- [What is required]: For the records that follow, please set down exactly the lines between the one holding "Identify the document elements. Format: label [x1, y1, x2, y2]." and the one holding "Rendered at 1500 by 844 pixels.", inclusive, and only those.

- [Exercise materials]:
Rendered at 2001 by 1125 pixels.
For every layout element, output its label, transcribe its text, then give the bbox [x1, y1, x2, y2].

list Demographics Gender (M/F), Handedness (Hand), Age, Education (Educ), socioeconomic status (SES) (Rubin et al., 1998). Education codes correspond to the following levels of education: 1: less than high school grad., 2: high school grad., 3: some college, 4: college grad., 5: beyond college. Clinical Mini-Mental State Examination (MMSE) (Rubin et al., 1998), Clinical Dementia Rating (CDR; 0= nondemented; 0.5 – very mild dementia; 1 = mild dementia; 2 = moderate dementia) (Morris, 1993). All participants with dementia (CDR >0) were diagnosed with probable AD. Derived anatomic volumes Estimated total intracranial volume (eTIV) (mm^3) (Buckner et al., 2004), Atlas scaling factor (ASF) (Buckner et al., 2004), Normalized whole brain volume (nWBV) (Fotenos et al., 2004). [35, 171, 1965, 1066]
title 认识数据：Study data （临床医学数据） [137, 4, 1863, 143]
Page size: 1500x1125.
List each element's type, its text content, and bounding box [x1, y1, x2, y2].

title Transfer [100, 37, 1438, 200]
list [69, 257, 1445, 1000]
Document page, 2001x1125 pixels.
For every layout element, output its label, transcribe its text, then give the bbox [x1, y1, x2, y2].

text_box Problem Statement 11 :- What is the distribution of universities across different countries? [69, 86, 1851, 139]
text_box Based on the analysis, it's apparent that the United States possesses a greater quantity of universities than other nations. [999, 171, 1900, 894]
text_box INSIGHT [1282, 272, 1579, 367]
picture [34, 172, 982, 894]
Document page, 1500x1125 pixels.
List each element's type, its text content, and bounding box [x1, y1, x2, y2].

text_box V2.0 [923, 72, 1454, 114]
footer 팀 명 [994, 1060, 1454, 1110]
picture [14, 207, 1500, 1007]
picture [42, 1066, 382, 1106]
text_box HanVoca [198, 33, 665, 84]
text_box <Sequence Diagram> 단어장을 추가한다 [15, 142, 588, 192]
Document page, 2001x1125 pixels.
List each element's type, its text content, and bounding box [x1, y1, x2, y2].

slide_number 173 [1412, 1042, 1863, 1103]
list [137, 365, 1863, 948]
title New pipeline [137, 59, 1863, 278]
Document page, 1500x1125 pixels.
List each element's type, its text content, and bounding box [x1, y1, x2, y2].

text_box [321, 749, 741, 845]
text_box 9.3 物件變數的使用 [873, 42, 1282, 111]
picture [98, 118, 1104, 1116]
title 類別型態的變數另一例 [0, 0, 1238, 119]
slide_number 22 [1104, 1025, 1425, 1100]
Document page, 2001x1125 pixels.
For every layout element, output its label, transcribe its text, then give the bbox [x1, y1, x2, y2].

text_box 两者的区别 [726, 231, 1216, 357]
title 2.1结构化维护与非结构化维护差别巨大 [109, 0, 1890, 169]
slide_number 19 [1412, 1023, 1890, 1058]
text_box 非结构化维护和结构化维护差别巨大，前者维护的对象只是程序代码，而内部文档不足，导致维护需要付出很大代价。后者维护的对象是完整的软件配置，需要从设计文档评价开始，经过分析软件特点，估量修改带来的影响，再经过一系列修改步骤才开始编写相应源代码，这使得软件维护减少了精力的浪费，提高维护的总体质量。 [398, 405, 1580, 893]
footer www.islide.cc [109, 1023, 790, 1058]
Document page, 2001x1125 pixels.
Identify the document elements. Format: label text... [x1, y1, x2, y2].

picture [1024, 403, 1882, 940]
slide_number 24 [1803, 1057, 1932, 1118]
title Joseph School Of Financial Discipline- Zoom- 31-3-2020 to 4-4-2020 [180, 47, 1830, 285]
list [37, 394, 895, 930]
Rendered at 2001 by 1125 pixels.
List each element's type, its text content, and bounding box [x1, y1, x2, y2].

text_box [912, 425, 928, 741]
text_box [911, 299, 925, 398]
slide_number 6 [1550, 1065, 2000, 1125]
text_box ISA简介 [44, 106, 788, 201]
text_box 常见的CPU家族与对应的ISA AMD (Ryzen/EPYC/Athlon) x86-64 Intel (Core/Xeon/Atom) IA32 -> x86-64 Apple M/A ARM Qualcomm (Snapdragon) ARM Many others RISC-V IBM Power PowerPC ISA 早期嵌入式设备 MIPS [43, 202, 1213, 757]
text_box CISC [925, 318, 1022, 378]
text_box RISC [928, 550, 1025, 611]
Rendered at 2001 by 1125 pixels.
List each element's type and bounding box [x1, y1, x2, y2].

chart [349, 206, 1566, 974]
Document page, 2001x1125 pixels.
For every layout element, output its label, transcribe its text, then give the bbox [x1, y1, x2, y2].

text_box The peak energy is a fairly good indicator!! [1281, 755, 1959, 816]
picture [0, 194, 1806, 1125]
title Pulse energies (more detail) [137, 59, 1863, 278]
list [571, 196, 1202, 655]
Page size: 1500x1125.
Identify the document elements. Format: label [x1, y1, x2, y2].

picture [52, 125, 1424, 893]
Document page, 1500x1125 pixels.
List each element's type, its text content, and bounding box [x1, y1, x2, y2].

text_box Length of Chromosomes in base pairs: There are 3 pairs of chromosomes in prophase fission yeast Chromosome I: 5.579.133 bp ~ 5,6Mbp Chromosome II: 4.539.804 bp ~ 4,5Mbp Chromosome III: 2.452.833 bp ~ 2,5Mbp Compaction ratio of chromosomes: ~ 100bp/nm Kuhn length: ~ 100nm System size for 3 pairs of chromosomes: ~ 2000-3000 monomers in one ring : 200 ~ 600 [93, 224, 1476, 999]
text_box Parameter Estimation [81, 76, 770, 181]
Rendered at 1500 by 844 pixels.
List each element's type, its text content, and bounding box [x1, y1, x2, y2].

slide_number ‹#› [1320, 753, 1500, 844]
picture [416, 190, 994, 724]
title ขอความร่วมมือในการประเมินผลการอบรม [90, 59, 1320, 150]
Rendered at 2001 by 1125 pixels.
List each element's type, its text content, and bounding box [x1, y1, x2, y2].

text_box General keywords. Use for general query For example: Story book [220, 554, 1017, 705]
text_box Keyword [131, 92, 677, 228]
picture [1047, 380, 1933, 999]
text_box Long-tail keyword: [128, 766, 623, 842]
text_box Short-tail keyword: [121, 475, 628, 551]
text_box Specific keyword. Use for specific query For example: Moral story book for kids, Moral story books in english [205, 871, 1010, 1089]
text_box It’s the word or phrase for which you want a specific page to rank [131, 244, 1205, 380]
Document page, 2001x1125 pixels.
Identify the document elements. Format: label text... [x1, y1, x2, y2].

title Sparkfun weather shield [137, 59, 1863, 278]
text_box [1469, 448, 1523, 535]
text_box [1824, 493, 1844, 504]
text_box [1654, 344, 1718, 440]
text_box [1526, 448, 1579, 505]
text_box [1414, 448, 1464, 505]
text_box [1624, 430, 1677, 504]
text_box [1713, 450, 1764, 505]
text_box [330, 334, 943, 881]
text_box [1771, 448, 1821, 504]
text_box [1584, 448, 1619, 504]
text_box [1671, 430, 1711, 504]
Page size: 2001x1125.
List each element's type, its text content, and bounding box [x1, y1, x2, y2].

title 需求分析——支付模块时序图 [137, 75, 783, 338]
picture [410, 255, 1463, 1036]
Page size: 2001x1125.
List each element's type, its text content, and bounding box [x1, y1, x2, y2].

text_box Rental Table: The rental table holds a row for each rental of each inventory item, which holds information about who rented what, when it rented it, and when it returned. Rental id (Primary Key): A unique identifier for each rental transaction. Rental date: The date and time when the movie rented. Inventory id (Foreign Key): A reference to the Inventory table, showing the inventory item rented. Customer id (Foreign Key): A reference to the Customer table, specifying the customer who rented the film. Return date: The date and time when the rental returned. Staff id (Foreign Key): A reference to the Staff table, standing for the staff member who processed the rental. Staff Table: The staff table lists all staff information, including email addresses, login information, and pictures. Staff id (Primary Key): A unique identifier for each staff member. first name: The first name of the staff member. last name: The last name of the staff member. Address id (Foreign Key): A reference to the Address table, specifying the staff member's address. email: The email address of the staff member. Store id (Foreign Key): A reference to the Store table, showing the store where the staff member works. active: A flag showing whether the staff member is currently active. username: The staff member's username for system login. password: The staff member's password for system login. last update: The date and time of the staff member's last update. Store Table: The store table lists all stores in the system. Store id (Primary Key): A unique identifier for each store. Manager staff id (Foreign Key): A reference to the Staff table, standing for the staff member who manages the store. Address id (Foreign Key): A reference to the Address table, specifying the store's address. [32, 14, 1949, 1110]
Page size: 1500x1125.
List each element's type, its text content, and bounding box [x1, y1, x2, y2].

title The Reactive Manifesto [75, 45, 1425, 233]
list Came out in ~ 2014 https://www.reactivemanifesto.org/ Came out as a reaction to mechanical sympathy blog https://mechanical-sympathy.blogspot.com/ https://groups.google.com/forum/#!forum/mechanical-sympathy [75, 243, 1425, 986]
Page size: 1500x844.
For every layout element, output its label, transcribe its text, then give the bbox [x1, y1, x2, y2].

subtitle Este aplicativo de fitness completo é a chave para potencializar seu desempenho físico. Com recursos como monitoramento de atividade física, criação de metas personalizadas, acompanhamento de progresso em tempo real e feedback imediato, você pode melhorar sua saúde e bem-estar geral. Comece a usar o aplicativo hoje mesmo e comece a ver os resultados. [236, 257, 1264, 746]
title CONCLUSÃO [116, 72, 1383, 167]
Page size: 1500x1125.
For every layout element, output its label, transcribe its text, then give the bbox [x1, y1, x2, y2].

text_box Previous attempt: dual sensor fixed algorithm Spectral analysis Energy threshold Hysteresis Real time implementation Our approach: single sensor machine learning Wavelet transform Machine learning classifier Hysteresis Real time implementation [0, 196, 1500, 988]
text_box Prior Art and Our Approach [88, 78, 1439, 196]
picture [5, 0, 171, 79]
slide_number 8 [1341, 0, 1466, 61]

- [Exercise answer]:
Identify the document elements. Format: label [x1, y1, x2, y2].

picture [52, 125, 1424, 893]
Document page, 1500x1125 pixels.
List each element's type, its text content, and bounding box [x1, y1, x2, y2].

text_box Length of Chromosomes in base pairs: There are 3 pairs of chromosomes in prophase fission yeast Chromosome I: 5.579.133 bp ~ 5,6Mbp Chromosome II: 4.539.804 bp ~ 4,5Mbp Chromosome III: 2.452.833 bp ~ 2,5Mbp Compaction ratio of chromosomes: ~ 100bp/nm Kuhn length: ~ 100nm System size for 3 pairs of chromosomes: ~ 2000-3000 monomers in one ring : 200 ~ 600 [93, 224, 1476, 999]
text_box Parameter Estimation [81, 76, 770, 181]
Rendered at 1500 by 844 pixels.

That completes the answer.